Coler welcomed Momo, a comfort dog, earlier this year. It's a place for rehabilitating life and joy.
© David Stone / Roosevelt Island Daily

HHC Coler, long known as Bird S. Coler Hospital, on Roosevelt Island gains new vigor as the city calls on the Rehabilitation Center to open up again as a hospital, helping house the overload of patients expected from COVID-19, the coronavirus. Mayor Bill de Blasio made the announcement yesterday in a news conference.

Updated, March 20th: According to State Assembly Member Rebecca Seawright, "Coler Hospital will be making beds available for low acuity patients to make room at other hospitals." In polite terms, that means more traditional nursing home patients will be transferred to Coler, making a more uniform, more easily managed census. 

The situation is very fluid, however, and could change at any time.

Coler Is Ideal For Managing Coronavirus Infections

While decreasing beds, especially nursing home beds in the Health & Hospitals network, the city has greatly reduced Coler's occupancy, converting it into a rehabilitation facility. As a result, according to longtime resident volunteer Judith Berdy, three full floors are now vacant.

That capacity makes Coler ideal for handling a high volume of new patients created by COVID-19. Not only are the spaces immediately available, they need little more than reactivation. The mayor estimated they will be up and running next week.

Note: de Blasio misspoke in saying Coler was vacant. It's never stopped being an active facility, just reduced capacity with a changing mission.

Berdy's Suggestion 

Berdy notes that Coler's current population is now under restrictions for visitors. During this period, she suggests, "send them a Happiness Card to cheer them. Have your kids or yourself make a card to give the residents."

Leave the cards at Berdy's apartment: Rivercross 531 Main Street, Apartment #1704.

Everyone will appreciate it.

"Not in my backyard," Roosevelt Island Edition

As we've seen before, NIMBY activity is alive and well on Roosevelt Island.
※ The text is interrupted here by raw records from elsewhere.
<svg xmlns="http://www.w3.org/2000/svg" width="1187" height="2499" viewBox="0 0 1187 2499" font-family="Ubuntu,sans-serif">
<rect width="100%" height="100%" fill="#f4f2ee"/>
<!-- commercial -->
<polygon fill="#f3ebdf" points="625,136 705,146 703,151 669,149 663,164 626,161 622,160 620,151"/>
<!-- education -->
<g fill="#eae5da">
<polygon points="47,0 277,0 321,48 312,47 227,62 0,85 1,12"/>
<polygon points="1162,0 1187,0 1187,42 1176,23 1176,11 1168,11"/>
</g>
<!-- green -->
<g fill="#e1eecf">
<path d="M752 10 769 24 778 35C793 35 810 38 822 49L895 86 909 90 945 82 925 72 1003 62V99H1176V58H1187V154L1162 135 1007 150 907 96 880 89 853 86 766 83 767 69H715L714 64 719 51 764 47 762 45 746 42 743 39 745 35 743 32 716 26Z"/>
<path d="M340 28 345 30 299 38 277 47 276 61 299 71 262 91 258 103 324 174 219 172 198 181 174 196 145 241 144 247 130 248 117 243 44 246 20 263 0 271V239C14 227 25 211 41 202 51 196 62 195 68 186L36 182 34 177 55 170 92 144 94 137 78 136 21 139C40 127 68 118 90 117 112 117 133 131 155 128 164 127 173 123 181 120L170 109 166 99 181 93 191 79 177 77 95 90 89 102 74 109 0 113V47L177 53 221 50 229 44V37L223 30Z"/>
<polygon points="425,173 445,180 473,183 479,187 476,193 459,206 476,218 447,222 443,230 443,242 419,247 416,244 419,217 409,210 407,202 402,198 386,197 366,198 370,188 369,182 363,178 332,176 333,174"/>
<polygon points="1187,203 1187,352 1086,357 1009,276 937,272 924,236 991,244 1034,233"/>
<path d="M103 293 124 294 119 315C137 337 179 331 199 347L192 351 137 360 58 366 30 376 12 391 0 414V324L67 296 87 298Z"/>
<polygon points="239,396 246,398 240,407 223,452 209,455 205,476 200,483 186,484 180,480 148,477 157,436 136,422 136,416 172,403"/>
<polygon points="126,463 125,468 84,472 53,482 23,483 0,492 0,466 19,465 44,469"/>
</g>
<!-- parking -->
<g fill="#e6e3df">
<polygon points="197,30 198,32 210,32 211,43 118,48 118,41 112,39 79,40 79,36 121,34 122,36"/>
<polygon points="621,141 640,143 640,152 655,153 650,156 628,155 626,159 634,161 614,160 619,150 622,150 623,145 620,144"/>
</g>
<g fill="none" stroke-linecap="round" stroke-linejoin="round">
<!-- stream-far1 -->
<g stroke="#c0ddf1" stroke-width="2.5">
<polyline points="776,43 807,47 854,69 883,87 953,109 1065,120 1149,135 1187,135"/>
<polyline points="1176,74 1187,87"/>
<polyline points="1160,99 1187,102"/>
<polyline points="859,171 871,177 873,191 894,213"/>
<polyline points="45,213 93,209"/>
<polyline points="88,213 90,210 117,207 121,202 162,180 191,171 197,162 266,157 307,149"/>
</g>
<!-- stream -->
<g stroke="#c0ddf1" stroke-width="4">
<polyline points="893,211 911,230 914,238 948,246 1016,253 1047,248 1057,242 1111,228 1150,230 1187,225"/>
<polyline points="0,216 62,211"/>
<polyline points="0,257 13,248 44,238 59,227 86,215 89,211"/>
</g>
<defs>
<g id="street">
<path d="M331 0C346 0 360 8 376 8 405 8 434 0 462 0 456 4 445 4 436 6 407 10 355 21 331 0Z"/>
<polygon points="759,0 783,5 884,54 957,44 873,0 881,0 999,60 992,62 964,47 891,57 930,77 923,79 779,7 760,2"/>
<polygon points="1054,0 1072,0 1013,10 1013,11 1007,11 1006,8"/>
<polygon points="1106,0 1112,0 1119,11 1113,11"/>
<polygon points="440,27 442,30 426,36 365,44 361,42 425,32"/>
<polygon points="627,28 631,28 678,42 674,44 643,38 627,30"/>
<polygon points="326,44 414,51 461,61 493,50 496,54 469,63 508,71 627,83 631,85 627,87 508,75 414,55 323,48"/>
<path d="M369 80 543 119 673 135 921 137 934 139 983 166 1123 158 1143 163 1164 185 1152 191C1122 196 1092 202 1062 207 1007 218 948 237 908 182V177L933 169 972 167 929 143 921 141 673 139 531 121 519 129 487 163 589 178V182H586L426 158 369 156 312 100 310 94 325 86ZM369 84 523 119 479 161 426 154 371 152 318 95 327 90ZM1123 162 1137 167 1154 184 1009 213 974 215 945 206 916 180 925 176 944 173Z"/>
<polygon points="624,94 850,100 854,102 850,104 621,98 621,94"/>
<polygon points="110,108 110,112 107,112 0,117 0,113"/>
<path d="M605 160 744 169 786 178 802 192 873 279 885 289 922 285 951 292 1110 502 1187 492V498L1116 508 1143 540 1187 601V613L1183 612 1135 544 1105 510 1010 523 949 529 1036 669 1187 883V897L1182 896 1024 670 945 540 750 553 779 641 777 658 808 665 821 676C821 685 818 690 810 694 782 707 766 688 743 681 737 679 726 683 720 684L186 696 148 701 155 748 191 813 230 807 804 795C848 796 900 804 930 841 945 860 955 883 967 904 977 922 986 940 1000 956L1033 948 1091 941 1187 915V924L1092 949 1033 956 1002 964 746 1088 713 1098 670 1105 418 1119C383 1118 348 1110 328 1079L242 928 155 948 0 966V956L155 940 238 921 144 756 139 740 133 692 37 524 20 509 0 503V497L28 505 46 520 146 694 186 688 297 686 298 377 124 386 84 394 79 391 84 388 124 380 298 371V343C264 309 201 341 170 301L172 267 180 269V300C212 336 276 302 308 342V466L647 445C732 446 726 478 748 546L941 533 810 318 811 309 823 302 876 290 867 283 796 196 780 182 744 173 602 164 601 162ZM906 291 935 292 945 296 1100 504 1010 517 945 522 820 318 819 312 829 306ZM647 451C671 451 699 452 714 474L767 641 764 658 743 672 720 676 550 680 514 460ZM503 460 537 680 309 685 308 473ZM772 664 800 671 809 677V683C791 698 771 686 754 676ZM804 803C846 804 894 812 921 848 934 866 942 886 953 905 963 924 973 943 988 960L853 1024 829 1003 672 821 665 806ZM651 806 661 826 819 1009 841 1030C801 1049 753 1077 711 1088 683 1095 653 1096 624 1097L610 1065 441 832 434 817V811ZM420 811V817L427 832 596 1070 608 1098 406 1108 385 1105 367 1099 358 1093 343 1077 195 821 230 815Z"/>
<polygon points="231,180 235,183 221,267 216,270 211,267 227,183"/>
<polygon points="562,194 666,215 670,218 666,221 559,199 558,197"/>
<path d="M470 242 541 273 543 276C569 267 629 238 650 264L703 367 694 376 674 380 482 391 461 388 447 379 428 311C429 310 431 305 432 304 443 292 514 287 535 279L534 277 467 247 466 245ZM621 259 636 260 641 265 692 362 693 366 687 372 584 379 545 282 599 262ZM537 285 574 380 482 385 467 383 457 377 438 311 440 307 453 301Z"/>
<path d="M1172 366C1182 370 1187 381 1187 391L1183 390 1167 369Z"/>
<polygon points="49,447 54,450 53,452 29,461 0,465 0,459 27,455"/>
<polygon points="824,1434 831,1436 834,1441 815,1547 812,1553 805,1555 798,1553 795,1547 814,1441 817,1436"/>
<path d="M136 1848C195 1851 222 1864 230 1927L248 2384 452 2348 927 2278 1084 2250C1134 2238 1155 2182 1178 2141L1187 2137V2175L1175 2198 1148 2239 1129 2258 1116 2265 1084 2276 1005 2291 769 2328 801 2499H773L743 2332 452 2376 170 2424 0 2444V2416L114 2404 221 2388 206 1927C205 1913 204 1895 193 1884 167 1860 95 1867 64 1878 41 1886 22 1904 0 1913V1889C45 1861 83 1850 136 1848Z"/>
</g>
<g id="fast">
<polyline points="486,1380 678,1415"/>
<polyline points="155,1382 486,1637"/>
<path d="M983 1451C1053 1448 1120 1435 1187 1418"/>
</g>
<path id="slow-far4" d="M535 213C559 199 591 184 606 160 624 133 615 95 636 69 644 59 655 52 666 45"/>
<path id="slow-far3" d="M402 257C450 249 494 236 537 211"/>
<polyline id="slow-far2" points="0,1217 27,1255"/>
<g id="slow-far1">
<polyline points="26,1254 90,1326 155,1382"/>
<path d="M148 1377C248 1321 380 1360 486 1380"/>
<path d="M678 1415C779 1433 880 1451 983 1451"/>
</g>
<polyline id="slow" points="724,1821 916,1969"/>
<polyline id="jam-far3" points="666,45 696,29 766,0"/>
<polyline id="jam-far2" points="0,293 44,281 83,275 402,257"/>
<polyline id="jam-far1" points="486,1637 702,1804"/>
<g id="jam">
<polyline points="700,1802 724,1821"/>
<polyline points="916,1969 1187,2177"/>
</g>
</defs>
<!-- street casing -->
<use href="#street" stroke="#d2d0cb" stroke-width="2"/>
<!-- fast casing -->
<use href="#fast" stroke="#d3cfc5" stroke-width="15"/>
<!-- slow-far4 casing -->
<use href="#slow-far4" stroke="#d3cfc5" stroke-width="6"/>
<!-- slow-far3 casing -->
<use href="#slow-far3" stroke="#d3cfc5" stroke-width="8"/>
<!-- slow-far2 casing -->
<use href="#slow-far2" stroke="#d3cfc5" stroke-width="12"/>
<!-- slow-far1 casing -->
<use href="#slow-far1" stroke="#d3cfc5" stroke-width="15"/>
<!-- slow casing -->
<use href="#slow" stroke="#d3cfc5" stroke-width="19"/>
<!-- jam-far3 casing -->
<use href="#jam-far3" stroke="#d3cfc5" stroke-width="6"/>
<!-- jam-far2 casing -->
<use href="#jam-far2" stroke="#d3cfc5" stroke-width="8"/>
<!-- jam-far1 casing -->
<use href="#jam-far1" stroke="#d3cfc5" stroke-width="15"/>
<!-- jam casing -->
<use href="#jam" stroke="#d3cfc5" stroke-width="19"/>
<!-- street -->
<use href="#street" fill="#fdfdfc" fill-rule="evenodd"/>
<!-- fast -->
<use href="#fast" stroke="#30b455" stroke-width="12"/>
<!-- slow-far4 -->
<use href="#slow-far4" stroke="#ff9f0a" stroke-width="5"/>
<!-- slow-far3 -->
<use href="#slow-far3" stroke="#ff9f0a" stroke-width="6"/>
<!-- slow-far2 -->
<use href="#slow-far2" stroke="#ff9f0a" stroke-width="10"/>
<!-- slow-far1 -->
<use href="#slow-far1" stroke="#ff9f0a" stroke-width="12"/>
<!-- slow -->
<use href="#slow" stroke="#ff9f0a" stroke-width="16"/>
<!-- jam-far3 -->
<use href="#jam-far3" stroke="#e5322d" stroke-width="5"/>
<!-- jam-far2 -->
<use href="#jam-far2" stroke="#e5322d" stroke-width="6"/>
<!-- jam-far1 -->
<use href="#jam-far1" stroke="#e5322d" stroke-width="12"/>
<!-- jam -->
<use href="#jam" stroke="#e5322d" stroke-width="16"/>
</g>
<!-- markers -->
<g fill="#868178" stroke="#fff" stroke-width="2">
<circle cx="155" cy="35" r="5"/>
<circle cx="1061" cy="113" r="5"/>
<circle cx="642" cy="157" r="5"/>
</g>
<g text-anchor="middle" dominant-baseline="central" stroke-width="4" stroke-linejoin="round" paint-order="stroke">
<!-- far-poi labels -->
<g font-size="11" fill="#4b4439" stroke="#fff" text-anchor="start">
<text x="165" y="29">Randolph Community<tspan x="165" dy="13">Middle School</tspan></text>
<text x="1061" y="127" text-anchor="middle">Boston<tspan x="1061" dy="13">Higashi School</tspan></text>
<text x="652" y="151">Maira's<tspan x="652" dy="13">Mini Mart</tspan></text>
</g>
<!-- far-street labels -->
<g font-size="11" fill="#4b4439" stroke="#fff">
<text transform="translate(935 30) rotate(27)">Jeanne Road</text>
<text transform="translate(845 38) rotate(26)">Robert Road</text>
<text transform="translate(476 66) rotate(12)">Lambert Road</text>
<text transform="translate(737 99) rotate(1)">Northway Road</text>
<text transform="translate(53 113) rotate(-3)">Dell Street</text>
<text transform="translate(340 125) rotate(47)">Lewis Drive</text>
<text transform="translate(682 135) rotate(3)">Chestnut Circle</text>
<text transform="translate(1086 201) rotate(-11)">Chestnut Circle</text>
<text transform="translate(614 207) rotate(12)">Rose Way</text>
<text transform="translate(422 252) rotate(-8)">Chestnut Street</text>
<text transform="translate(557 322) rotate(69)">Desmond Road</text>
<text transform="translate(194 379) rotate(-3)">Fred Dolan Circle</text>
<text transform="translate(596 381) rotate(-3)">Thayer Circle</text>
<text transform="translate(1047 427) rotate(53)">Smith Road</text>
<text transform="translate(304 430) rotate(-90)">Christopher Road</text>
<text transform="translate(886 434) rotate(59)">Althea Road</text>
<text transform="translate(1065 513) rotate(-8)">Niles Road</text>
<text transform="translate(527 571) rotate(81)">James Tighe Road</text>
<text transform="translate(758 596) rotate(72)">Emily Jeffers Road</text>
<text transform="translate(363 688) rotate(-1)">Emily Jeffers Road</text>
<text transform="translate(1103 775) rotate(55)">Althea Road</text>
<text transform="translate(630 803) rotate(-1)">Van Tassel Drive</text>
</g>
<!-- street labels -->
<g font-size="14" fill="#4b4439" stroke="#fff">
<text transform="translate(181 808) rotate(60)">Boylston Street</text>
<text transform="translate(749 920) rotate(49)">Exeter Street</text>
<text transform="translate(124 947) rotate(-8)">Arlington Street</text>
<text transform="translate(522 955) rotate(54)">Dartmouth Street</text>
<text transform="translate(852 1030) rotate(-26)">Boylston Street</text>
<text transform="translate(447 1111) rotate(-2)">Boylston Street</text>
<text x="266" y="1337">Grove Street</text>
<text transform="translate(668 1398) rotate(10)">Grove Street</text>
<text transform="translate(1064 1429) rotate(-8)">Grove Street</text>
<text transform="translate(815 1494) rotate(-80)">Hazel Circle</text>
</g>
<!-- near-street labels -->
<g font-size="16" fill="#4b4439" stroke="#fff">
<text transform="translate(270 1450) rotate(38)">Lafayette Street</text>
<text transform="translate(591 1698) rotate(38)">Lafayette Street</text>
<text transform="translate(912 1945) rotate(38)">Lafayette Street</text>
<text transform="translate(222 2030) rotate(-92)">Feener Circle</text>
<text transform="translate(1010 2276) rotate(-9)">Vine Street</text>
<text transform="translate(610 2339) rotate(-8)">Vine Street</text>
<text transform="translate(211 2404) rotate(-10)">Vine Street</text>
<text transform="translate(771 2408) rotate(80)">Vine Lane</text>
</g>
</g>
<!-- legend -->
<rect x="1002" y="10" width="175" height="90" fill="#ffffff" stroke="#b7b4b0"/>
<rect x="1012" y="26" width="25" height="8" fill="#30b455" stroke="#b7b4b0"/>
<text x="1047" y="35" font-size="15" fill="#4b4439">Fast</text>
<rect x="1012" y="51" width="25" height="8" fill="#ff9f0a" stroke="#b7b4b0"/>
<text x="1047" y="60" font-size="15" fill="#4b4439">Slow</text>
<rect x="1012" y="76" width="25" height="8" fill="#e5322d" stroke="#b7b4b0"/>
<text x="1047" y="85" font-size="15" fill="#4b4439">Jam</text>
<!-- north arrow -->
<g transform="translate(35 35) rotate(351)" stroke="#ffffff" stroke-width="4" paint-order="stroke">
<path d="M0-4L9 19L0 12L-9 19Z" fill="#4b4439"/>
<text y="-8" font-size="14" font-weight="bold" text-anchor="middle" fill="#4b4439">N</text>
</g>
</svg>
It only took hours before exaggerated claims and empty concerns surfaced in a band of Twitter operatives. 

This time, it was unique, however, in that our unwelcoming neighbors managed to target a pair of outsiders: both Coler and Cornell Tech got the treatment.

 

In truth, many residents in Coler do not fit the high risk profile, although some obviously do. But because this is a highly rated, active healthcare facility with numerous safety protocols already in place, their vulnerability is less than in other locations. Roosevelt Island's most vulnerable is probably 546 Main Street, the traditional "seniors building," where because of the high population of elderly and a sizable disabled group living openly without special protocols, risks are high.

Others in her following suggested sending COVID-19 patients to Cornell Tech, a preposterous suggestion, given that there are no medical facilities on the campus. Such a move would require building from scratch.